Processing lots of data takes lots of time... Here are some things that may help you (assuming there is not a probolem with bad execution plan):

处理大量数据需要大量时间......以下是一些可能对您有所帮助的事情(假设没有执行计划不好的问题):

  1. Adding a where-clause in the UPDATE-part to only update records when the values are actually different. If you are merging the same data over and over again and only a smaller subset of the data is actually modified, this will improve performance.

  2. If you indeed are processing the same data over and over again, investigate whether you can add some modification flag/date to only process new records since last time.

  3. Depending on the kind of environment and when/who is updating your source tables, investigate whether a truncate-insert approach is beneficial. Remember to set the indexes unusuable on before hand.
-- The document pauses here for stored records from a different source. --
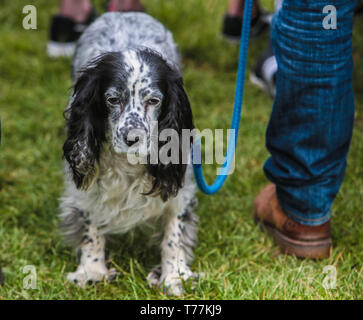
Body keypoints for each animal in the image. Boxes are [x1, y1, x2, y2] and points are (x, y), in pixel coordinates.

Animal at [61, 12, 200, 294]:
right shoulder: (85, 186)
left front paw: (174, 276)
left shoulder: (180, 188)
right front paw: (91, 271)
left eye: (153, 101)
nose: (132, 138)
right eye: (113, 99)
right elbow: (90, 226)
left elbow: (174, 234)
  1. 在 UPDATE-part 中添加 where-clause 以仅在值实际不同时更新记录。如果您一遍又一遍地合并相同的数据,而实际上只修改了较小的数据子集,这将提高性能。

  2. 如果您确实一遍又一遍地处理相同的数据,请调查您是否可以添加一些修改标志/日期以仅处理自上次以来的新记录。
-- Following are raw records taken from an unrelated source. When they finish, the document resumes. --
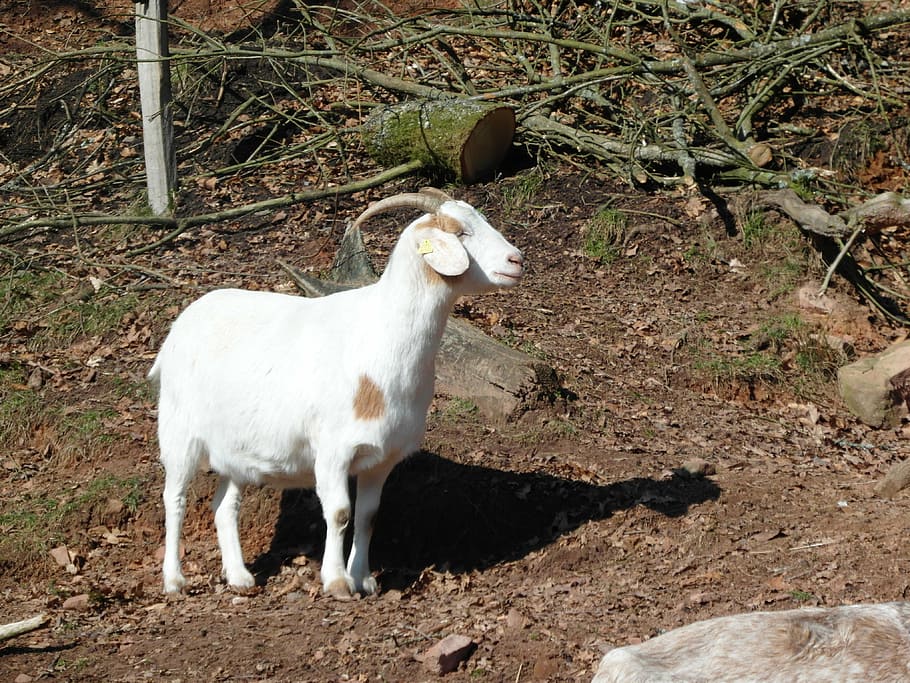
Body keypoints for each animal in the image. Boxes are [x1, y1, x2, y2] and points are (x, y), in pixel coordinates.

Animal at [148, 188, 524, 598]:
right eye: (460, 233)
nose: (516, 260)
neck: (377, 334)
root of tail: (182, 323)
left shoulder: (382, 456)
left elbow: (368, 517)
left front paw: (364, 578)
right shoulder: (332, 450)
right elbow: (340, 512)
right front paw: (337, 581)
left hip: (236, 451)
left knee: (224, 506)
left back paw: (239, 576)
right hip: (178, 433)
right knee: (174, 499)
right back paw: (174, 580)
  3. 根据环境类型以及何时/谁更新您的源表,调查截断插入方法是否有益。请记住事先将索引设置为不可用。

I think your best bet here is to exploit the patterns in your data. This is something oracle does not know about, so you may have to get creative.
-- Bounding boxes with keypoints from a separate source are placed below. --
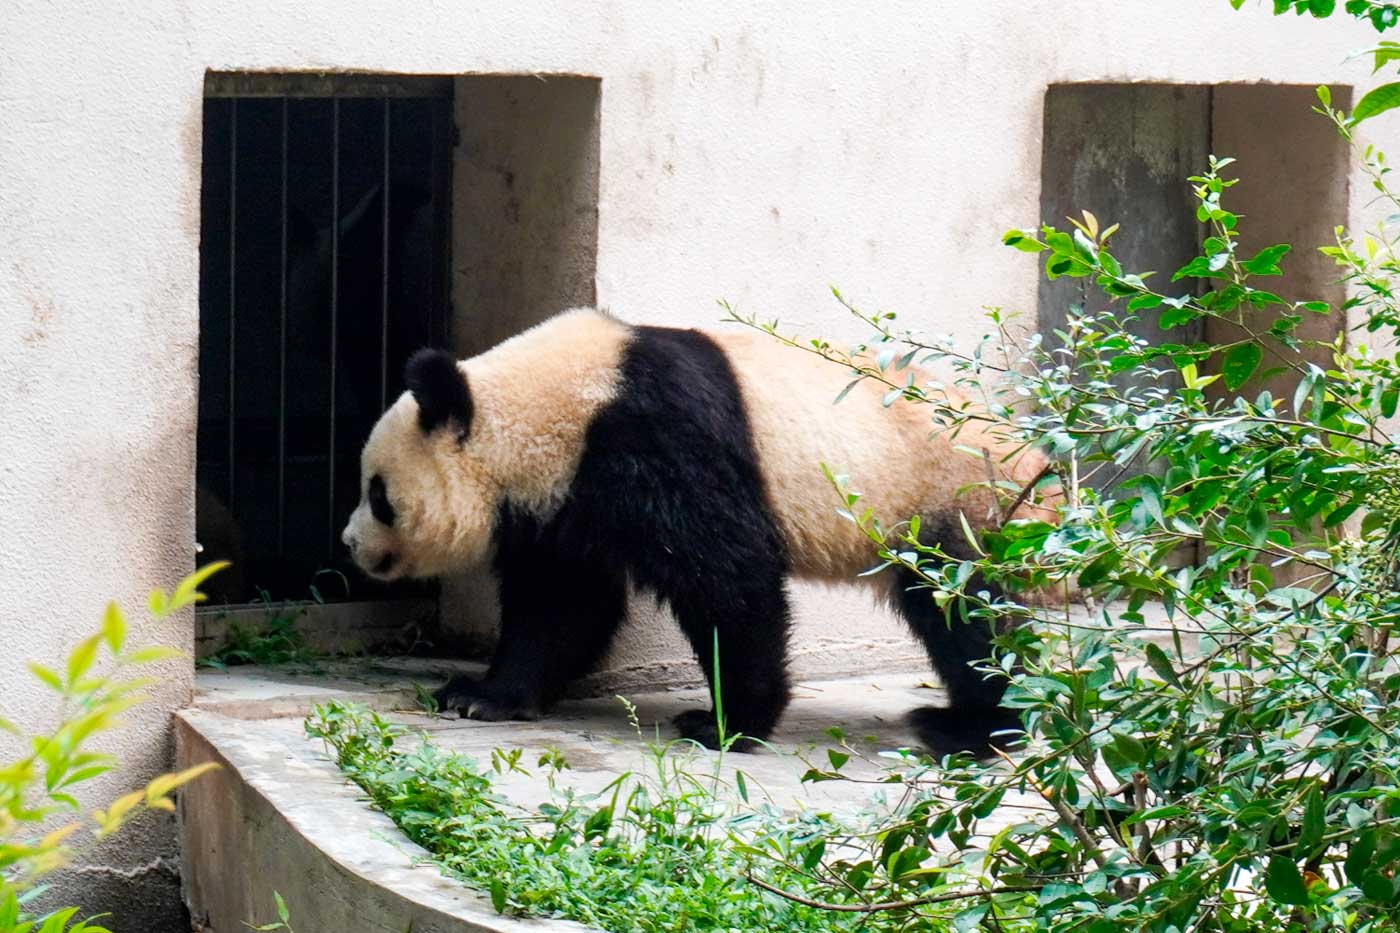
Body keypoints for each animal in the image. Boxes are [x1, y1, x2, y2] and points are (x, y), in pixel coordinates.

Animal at [340, 308, 1053, 756]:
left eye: (378, 495)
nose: (349, 544)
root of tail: (1041, 467)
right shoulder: (566, 495)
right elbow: (563, 603)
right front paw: (484, 696)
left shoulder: (657, 436)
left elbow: (726, 579)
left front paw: (727, 724)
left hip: (954, 505)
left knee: (967, 617)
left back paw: (973, 729)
我认为最好的办法是利用数据中的模式。这是 oracle 不知道的事情,因此您可能需要发挥创造力。

回答by user6285587

Try using the Oracle hints:

尝试使用 Oracle 提示:

MERGE /*+ append leading(PS) use_nl(PS EP) parallel (12) */

Try to using hints to optimize inner using query.

尝试使用提示来优化内部使用查询。

回答by Osama Lone

I was working on a similar problem and a good solution i found was to break the query up. The primary reason big table merges are a bad idea is because of the in memory storage of the result of the using query. Because the PGA gets filled up pretty quickly so the database starts using the temporary table space of sort operations and joins. The temp tablespace being on disk is excruciatingly slow. The use of excessive temp table space can be easily avoided by splitting the query into two queries. So the below query

我正在研究一个类似的问题,我发现一个很好的解决方案是分解查询。大表合并是一个坏主意的主要原因是因为 using 查询的结果存储在内存中。因为 PGA 很快被填满,所以数据库开始使用排序操作和连接的临时表空间。磁盘上的临时表空间非常慢。通过将查询拆分为两个查询,可以轻松避免使用过多的临时表空间。所以下面的查询

merger into emp e
using ( 
select a,b,c,d from (/* big query here */)
) ec
on /*conditions*/
when matched then
/* rest of merge logic */

can become

可以变成

create table temp_big_query as select a,b,c,d from (/* big query here */);
merger into emp e
using ( 
select a,b,c,d from temp_big_query
) ec
on /*conditions*/
when matched then
/* rest of merge logic */

if the using query also has CTEs and sub queries try breaking that query up to use more temp tables like the one shown above. Also avoid using parallel hints because they mostly tend to slow the query down unless the query itself has something that can be done in parallel, try using indexes instead instead as much as possible parallel should be used as the last option for optimization. I know some references are missing please feel free to comment and add references or point out mistakes in my answer.

如果 using 查询也有 CTE 和子查询,请尝试分解该查询以使用更多临时表,如上所示。还要避免使用并行提示,因为它们通常会减慢查询速度,除非查询本身具有可以并行完成的内容,请尝试使用索引代替尽可能多的并行作为优化的最后选项。我知道缺少一些参考资料,请随时发表评论并添加参考资料或指出我的答案中的错误。